Какая там Троя, пупсик, это просто Москва! Здесь легитимность всегда более проблематична, чем в любой Трое! Просто не надо ушами хлопать по щекам, когда утро красит нежным цветом. Ты нужен крысам, нужен! Без тебя они не найдут ключа к загадочной русской душе — вот что я тебе скажу, зубастик! Фриц, я тебе уже как-то говорил, что единственное, что ты хорошо в своей жизни делаешь, — это минет! И больше ничего! Поэтому оставь в покое политику, социологию, а заодно и культуру Российской Федерации! Меня раздражает, когда ты начинаешь обобщать! Ну и пусть, пупсик, ну и пусть минет! Зато, признайся, это я делаю искренне, от души, а не как Моника Левински какая-нибудь!
Ну, вот и не берись рассуждать о том, чего в упор не понимаешь! Сейчас мы вплотную подошли к битве за Москву (Schlacht um Moskau)! Буквально повторяются события 1941–1942 годов! Москва сейчас — это и есть та самая Троя! Слушай, пупсик, ну пусть Троя, да пусть хоть Вавилон, разве дело в том, как называть?! Тут ты прав, спор о терминологии, как говорил Ленин, можно отложить до более спокойных времен! Самое главное — битва, решающее сражение — уже почти началось! Я уже чувствую флюиды всеобщей мобилизации и последующей гибели! Мои ноздри сами собой раздуваются от дыма пожарищ, которые нам только предстоит раздуть!
О, вот теперь ты похож на настоящего Щелкунчика, пупсик! Глаза сверкают, зубы колесом, десны металлом отсвечивают! Вот теперь ты воин! Теперь ты император! А то нюни распустил!
О, Фриц, не говори так со мной, а не то я тебя ударю! Если хочешь знать, они меня каждый день на убийства толкают! Ты же в курсе, у меня почти каждый день операции! И каждый день мне приходится бороться не только с собственной слабостью и некомпетентностью, но еще и с ними! Да, милый, знаю. Это должно быть трудно.

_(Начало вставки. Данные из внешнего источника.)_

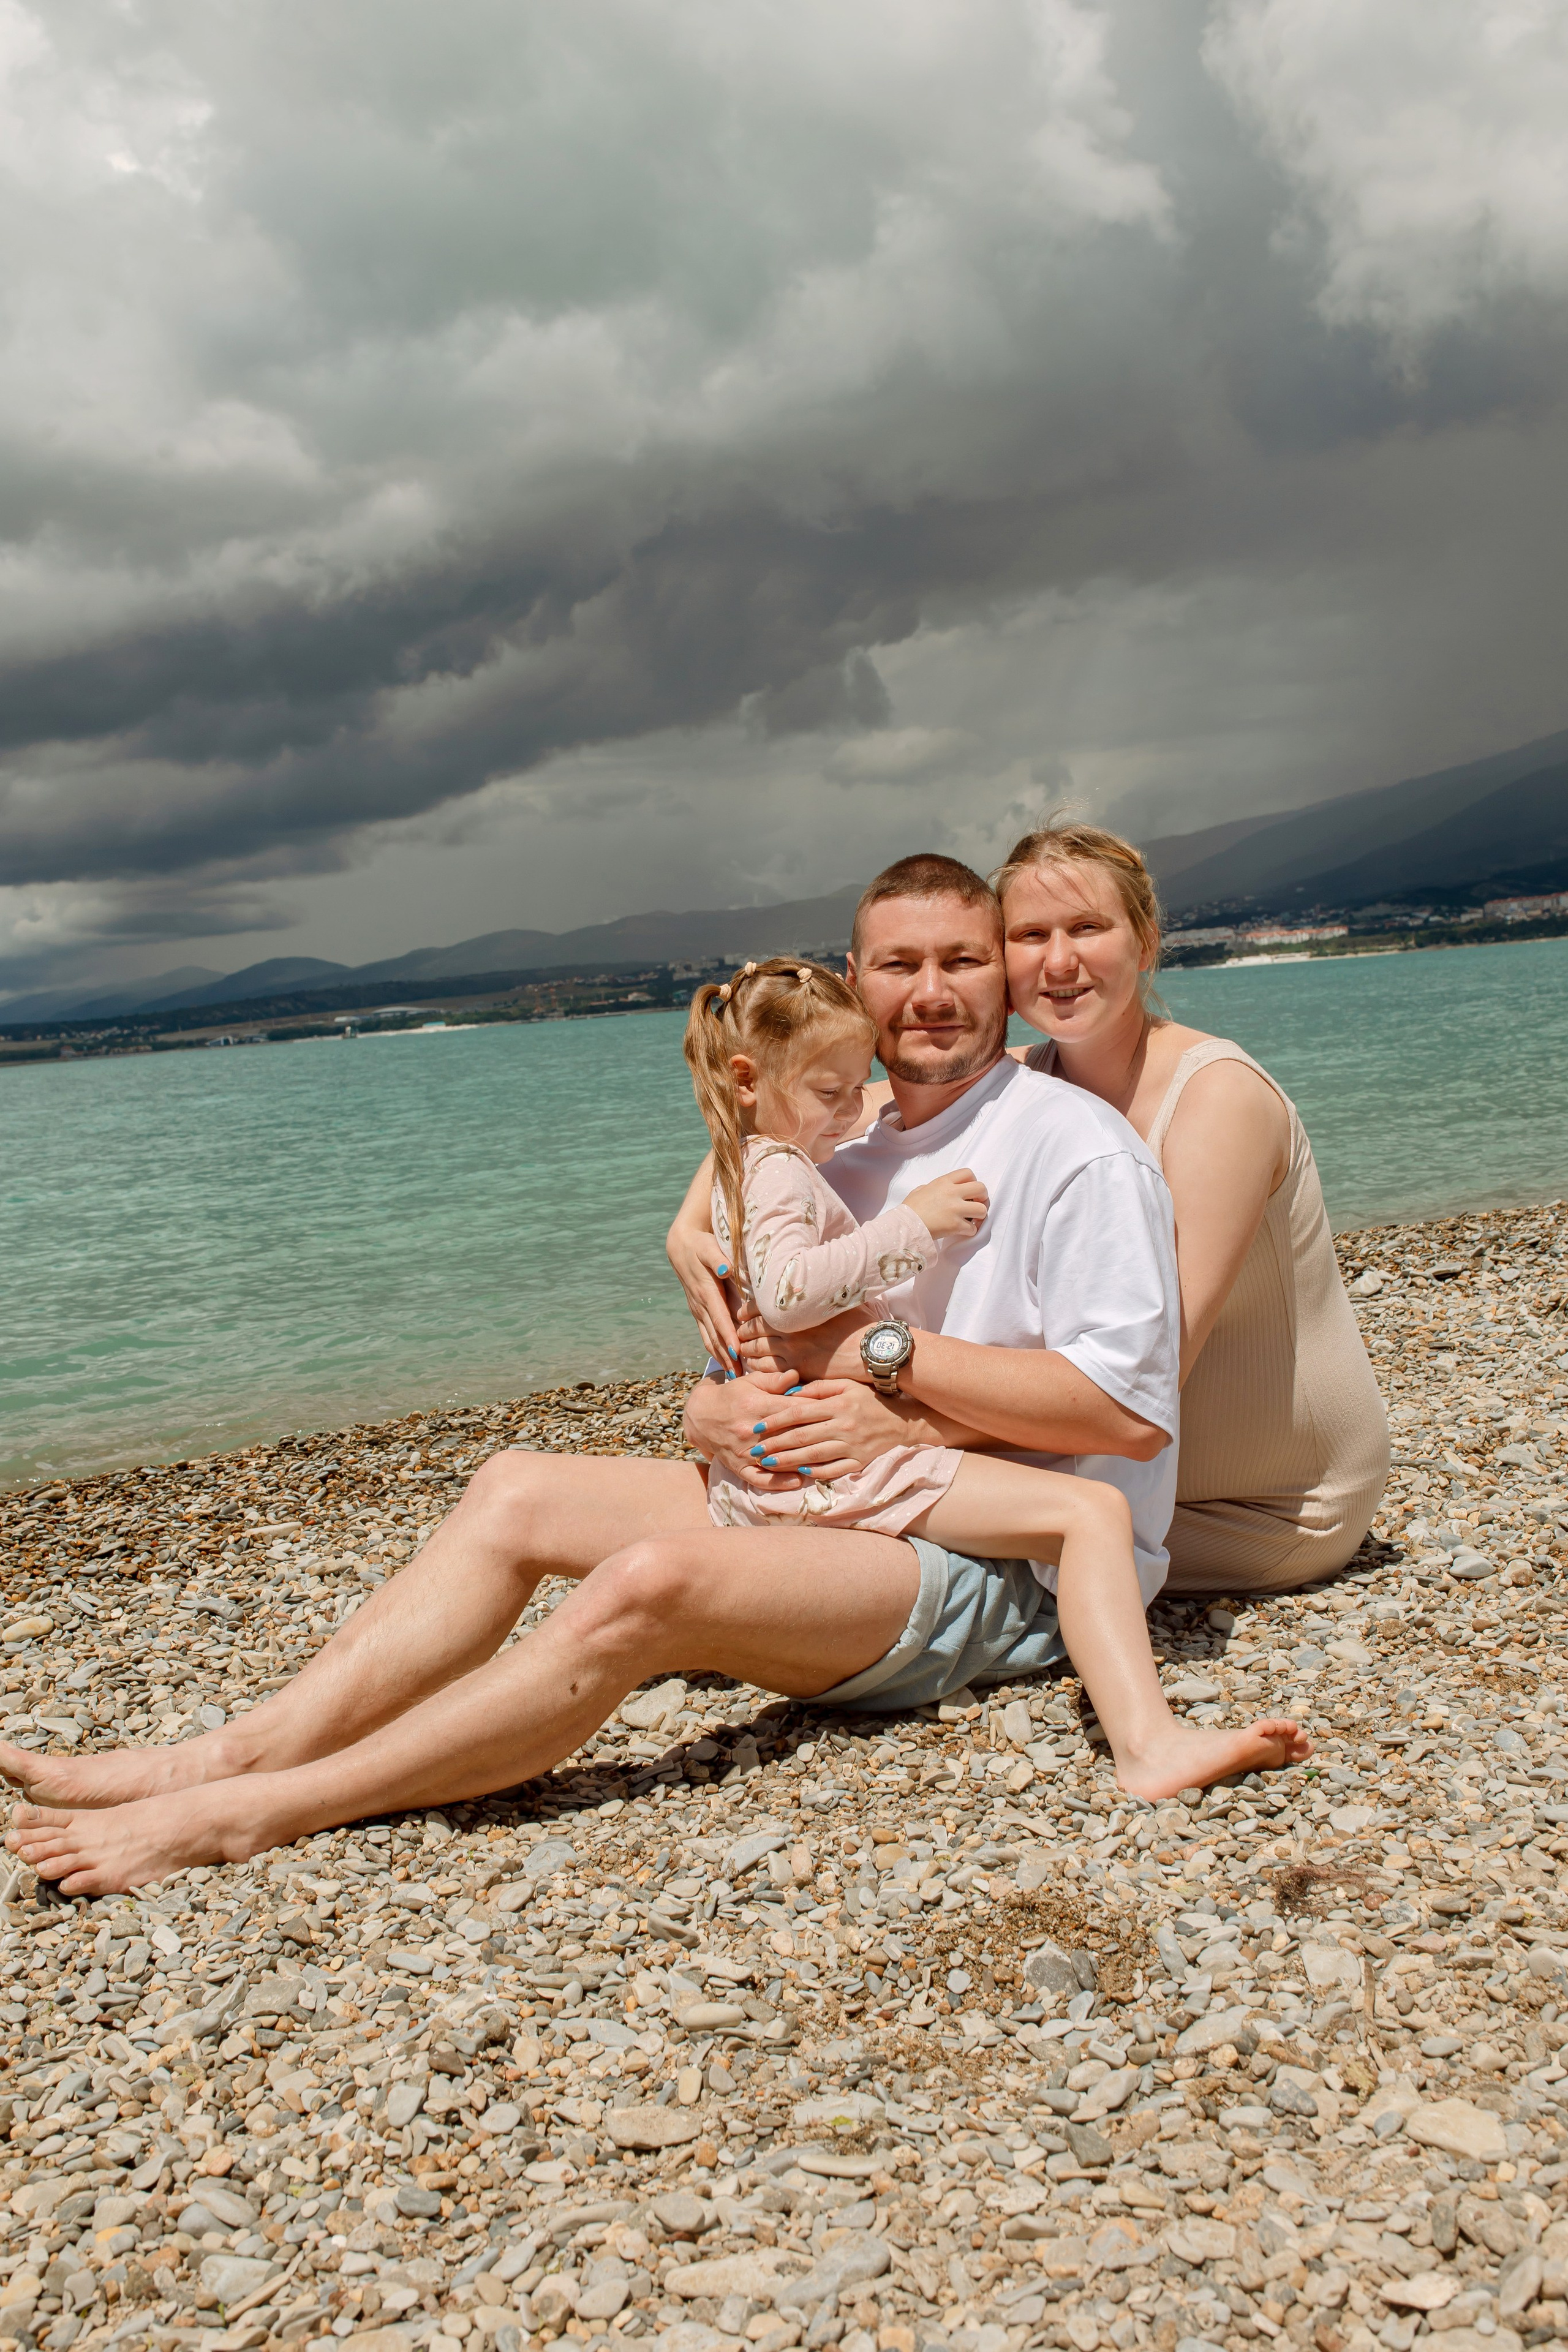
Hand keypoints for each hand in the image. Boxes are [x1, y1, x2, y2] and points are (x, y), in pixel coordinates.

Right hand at [666, 1216, 738, 1367]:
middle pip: (714, 1336)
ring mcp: (697, 1310)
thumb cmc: (700, 1245)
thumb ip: (718, 1258)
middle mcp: (700, 1306)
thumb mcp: (709, 1247)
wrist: (680, 1246)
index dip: (728, 1337)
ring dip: (720, 1358)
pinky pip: (706, 1334)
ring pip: (709, 1338)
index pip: (719, 1319)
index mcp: (706, 1292)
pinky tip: (723, 1361)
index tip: (737, 1354)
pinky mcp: (697, 1311)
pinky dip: (715, 1350)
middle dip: (726, 1357)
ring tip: (733, 1376)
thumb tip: (725, 1268)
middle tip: (739, 1377)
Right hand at [682, 1370, 821, 1488]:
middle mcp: (751, 1430)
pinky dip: (779, 1482)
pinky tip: (799, 1482)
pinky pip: (760, 1479)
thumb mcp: (750, 1382)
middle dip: (815, 1435)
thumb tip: (798, 1376)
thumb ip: (774, 1380)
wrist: (701, 1416)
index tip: (835, 1411)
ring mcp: (745, 1451)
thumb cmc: (732, 1395)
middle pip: (789, 1435)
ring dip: (802, 1461)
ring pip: (778, 1459)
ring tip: (826, 1462)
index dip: (815, 1410)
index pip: (792, 1409)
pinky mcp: (739, 1467)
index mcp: (756, 1405)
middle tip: (839, 1437)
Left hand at [737, 1304, 872, 1383]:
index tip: (742, 1314)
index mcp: (795, 1309)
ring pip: (756, 1350)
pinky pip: (766, 1369)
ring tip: (743, 1348)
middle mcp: (789, 1329)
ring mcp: (791, 1351)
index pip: (759, 1307)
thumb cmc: (857, 1323)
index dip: (746, 1311)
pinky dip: (755, 1366)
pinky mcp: (796, 1368)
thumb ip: (819, 1292)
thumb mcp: (838, 1299)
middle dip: (743, 1331)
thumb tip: (815, 1279)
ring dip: (746, 1349)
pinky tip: (753, 1365)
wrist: (869, 1350)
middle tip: (739, 1333)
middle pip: (753, 1330)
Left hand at [747, 1379, 923, 1479]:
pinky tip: (798, 1473)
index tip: (758, 1426)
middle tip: (755, 1450)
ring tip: (768, 1464)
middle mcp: (843, 1425)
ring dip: (788, 1461)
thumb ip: (818, 1388)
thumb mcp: (846, 1385)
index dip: (776, 1420)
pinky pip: (833, 1470)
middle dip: (775, 1444)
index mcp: (837, 1404)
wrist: (901, 1420)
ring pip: (814, 1456)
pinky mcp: (859, 1462)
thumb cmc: (868, 1399)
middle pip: (802, 1437)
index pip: (800, 1413)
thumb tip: (789, 1394)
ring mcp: (852, 1446)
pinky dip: (815, 1473)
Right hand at [904, 1166, 987, 1240]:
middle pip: (981, 1188)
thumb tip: (935, 1190)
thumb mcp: (920, 1190)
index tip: (969, 1191)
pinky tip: (962, 1231)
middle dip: (982, 1197)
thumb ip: (932, 1187)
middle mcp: (952, 1193)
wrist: (905, 1226)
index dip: (973, 1181)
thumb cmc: (910, 1209)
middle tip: (976, 1204)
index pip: (968, 1173)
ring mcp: (956, 1209)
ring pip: (982, 1209)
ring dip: (979, 1216)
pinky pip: (973, 1228)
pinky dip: (970, 1231)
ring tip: (971, 1219)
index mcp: (944, 1182)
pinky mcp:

Трудно?! Нет, Фриц, ты себе не представляешь, что это такое, когда от тебя ежедневно требуют новых жертв! А я не могу, не могу я! Я, когда Перевал переходил, клятву давал не Гиппократу какому-нибудь, а лично самому Асклепию! Я тебя умоляю, зубастик, какой в Москве Асклепий?! Ты в своем уме, милый?! Кто он здесь такой? Тьфу! Архетип какой-то, да и все! Главный врач Москвы и то, если разобраться, обладает гораздо более серьезными рычагами влияния! Не мучай себя, зубастик! Не мучай, если просят тебя убить — убей! Все равно этот город обречен! Тебе, зубастик, как никому другому известно, что крыс в этом городе уже ровно столько, сколько и людей, и спасти его от нас с тобой может только чудо!